The day began at 11 a.m. with the arrival of guests, followed by an opening address from CEO Zach McCluskey, who acknowledged the significance of the event and the journey that both trauma survivors and their families have undergone. 

  • “It’s really inspiring to think about just how talented our team is,” McCluskey said, expressing gratitude to the dedicated healthcare professionals who have worked tirelessly to provide care during traumatic events. “But as clinicians, we recognize that the skill of our team only goes so far. It takes a lot of resiliency on behalf of our patients so kudos to you for fighting through when it was hard.”

Dr. Matthew Johnson, the hospital’s Trauma Director, emphasized the importance of the event, noting that the trauma team saw over 2,400 cases last year. “This [event] is why we’re here. That’s why we do what we do. It’s for you guys and to see you back in society being completely functional, that’s what drives us to do what we do,” Dr. Johnson said.

Randi Lippy, the Trauma Outreach & Injury Prevention Coordinator, discussed the ongoing support for recovering trauma patients through their Trauma Survivor Network program. 

  • “Know that you’re not alone in your journey. You have this team of folks here to support you and you have the Survivor Network,” Lippy said, highlighting the hospital’s commitment to both physical and mental healing.

Among the survivors was Olivia Day, a recent graduate of Niceville High School, who shared her experience and the road to recovery following a severe car accident on March 18th. 

“I was on my way home, and I don’t remember much of the accident,” Day recounted. “I flew into the ditch. I was the only one in the car, and the car flipped. I was ejected.”

Day suffered a grade five liver laceration, a broken humerus, and a completely torn knee. Dr. Matthew Johnson was one of the doctors who worked tirelessly to save her life. “Dr. Johnson did my internal work, so with my liver, and he stopped the bleeding,” Day explained, expressing her gratitude for the care she received.

  • Despite the severity of her injuries, Day’s recovery has been remarkable. “I’ve been completely taken care of here. The doctors have been extraordinary with the recovery.”

Day’s presence at the Trauma Survivors Day event held a special significance for her. “It means a lot to see people who have gone through similar situations that can understand,” she said. “It feels really special to be here for the first celebration of this and to meet the people that I don’t remember, like first responders.
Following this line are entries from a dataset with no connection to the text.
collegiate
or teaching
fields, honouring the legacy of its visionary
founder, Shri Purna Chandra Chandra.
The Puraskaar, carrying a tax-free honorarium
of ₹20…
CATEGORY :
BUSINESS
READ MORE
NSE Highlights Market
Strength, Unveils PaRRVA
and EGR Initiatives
To be able to see them and talk to them, I’m overwhelmed with gratitude.”

When asked about her advice for others going through traumatic experiences, Day emphasized the importance of self-care and finding inner peace. Looking towards the future, Day is excited to embrace new opportunities and share her story with others. 

As the day came to a close, a ceremony was held featuring survivor gifts, a butterfly release, and a garden dedication. The symbolism of the red tulip, chosen by the Survivor Network, was particularly poignant. “This flower, the red tulip, represents you, survivors. It represents resilience, rebirth, and new beginnings,” Lippy said.